The rupee recorded its sharpest single-session decline in recent weeks on June 25, extending a three-session depreciation run that has now moved the exchange rate from 333.76 to 336.57.
The Sri Lankan rupee depreciated sharply against the US dollar on June 25, 2026, with the USD/LKR rate moving to 336.57 from 334.77 recorded in the previous session. The single-session move of 1.80 rupees represents the most significant daily currency shift recorded in the current week and extends a run of consecutive sessions of rupee weakness.
The depreciation follows two earlier sessions of modest softening. The USD/LKR rate stood at 333.76 on June 23, moved to 334.54 on June 24, and has now reached 336.57 on June 25. Across three sessions, the rupee has lost 2.81 rupees against the dollar, a cumulative move that businesses with dollar-denominated obligations will need to factor into their near-term cost calculations.
The June 25 move was notably larger than the prior two sessions combined. The 1.80 rupee single-day shift suggests that selling pressure on the rupee intensified during the session rather than representing a continuation of the gradual drift seen earlier in the week.
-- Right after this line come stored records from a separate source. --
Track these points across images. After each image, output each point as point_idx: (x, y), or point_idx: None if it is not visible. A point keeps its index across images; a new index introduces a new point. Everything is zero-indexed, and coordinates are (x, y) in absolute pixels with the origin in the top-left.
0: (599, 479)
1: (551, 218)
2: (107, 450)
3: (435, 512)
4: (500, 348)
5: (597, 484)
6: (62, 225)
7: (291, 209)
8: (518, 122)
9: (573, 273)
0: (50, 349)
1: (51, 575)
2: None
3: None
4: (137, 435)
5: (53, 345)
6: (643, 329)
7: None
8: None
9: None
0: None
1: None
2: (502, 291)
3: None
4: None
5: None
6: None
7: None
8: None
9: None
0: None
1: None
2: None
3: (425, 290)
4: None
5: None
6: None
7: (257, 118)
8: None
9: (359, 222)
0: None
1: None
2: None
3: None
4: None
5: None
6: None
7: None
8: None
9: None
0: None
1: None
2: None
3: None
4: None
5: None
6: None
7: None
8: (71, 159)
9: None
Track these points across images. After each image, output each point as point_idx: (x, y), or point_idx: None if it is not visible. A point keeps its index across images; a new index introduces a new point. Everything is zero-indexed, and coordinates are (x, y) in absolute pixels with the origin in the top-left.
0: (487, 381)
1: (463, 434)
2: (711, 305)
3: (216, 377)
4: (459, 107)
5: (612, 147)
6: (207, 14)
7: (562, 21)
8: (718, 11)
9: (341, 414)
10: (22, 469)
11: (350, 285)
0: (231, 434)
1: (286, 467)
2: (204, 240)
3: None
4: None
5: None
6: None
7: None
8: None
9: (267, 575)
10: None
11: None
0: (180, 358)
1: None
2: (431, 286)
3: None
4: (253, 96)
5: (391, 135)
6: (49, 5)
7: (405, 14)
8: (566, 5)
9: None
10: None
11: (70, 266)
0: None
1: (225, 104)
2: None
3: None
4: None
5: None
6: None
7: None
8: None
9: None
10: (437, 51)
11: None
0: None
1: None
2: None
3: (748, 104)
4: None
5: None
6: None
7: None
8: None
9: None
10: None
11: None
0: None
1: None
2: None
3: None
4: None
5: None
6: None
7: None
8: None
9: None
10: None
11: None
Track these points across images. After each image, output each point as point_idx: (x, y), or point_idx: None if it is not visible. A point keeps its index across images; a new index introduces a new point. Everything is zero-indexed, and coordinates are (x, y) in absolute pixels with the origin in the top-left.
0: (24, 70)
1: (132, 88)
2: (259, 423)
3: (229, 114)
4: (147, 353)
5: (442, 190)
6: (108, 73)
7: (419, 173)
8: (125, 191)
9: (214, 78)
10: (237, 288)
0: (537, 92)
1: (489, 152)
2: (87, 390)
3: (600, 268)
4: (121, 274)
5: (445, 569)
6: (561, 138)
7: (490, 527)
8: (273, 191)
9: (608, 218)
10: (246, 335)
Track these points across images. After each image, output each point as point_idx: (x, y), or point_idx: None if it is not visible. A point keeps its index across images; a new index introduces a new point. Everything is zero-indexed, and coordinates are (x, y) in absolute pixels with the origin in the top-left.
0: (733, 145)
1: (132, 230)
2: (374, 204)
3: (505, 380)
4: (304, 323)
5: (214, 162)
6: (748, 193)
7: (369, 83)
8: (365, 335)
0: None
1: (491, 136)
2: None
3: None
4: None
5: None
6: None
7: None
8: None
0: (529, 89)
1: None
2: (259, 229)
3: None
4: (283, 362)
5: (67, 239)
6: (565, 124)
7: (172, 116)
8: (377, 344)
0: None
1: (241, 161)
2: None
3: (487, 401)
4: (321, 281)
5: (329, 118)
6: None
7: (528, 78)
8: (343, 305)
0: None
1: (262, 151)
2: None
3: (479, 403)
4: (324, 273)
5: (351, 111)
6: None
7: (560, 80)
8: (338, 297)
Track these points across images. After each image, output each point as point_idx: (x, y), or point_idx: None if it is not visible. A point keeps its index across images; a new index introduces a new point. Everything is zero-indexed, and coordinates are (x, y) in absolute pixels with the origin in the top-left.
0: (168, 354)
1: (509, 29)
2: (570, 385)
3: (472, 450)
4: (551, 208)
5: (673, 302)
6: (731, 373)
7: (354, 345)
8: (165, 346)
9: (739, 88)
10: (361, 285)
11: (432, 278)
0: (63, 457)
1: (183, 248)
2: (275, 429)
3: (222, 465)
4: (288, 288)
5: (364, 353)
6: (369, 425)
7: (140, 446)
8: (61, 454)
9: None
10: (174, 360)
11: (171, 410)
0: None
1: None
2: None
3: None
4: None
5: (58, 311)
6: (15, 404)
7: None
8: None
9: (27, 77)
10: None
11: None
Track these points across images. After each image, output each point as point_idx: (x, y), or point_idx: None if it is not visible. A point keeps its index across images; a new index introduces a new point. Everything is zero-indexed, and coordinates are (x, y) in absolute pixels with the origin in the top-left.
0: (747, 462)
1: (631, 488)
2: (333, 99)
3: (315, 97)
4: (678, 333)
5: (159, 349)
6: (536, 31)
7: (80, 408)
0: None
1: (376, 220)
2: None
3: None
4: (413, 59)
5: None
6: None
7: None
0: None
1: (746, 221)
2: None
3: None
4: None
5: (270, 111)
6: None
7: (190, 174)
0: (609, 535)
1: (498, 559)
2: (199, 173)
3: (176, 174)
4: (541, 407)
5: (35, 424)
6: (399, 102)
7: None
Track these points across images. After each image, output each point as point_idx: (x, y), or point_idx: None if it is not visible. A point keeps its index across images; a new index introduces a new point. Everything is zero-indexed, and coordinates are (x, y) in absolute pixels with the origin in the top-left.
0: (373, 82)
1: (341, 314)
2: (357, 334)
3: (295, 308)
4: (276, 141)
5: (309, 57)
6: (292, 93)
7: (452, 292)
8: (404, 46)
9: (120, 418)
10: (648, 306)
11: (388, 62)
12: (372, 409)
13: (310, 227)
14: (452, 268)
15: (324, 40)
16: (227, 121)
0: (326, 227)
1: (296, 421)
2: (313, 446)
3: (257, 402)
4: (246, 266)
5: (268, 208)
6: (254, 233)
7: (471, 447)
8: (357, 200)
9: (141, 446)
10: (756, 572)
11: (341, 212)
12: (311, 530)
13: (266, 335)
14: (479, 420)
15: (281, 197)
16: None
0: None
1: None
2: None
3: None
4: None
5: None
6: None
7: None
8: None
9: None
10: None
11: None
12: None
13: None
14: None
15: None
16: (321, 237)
The depreciation occurred on a day when the broader equity market staged a strong recovery, with the ASPI gaining 198 points to close at 22,407.04 and market turnover returning to the monthly average at LKR 2,729.93 million. The rupee weakness therefore cannot be attributed to broad risk-off sentiment in local financial markets, as domestic equity conditions improved significantly on the same day.
Foreign investor activity on the Colombo Stock Exchange on June 25 showed a net outflow of LKR 50.32 million, a notable narrowing from LKR 130.65 million the prior session. The reduced pace of foreign equity selling means that foreign outflow pressure alone does not fully explain the scale of the rupee move, pointing to demand-side factors in the foreign exchange market as a more likely driver.
Banking system excess liquidity expanded to LKR 65.36 billion from LKR 61.04 billion in the prior session, indicating that domestic rupee liquidity conditions remained accommodative. The rupee depreciation therefore reflects external demand for dollars rather than a domestic liquidity squeeze.
The cumulative three-session depreciation from 333.76 to 336.57 amounts to a 0.84% decline in the value of the rupee against the dollar. While this remains within a manageable range in absolute terms, the pace of the move and its acceleration on June 25 warrant close monitoring heading into the June 26 Treasury Bond auction and the large maturity wall of over LKR 110 billion falling due in the week ending July 3.
Key Numbers:
| Metric | Value |
|---|---|
| USD/LKR (June 25) | 336.57 |
| USD/LKR (June 24) | 334.77 |
| Single-Session Change | +1.80 rupees |
| USD/LKR (June 23) | 334.54 |
| USD/LKR (June 22) | 333.76 |
| Three-Session Cumulative Change | +2.81 rupees |
| Three-Session Depreciation | 0.84% |
| Banking System Liquidity | LKR 65.36 Bn |
| Net Foreign Equity Outflow | -LKR 50.32 Mn |
Business Impact:
For importers, a 1.80 rupee single-session move translates directly into higher landed costs on all dollar-denominated purchases. A business importing USD 100,000 worth of goods would face an additional LKR 180,000 in costs based on the June 25 move alone, and LKR 281,000 more across the three-session run. Businesses that price in rupees but source in dollars face immediate margin compression if they cannot pass on the cost increase quickly. For exporters, the weaker rupee improves repatriated earnings on dollar revenues, providing a partial natural hedge for those with significant export income. Companies carrying unhedged dollar-denominated debt will see their effective repayment obligations rise in rupee terms with each session of depreciation. Treasury teams and CFOs with open foreign currency positions should review their hedging strategies in light of the pace of this week’s move. The June 26 T-Bond auction and the upcoming maturity settlement of over LKR 110 billion in the week ending July 3 are near-term events that could influence both liquidity conditions and the exchange rate trajectory.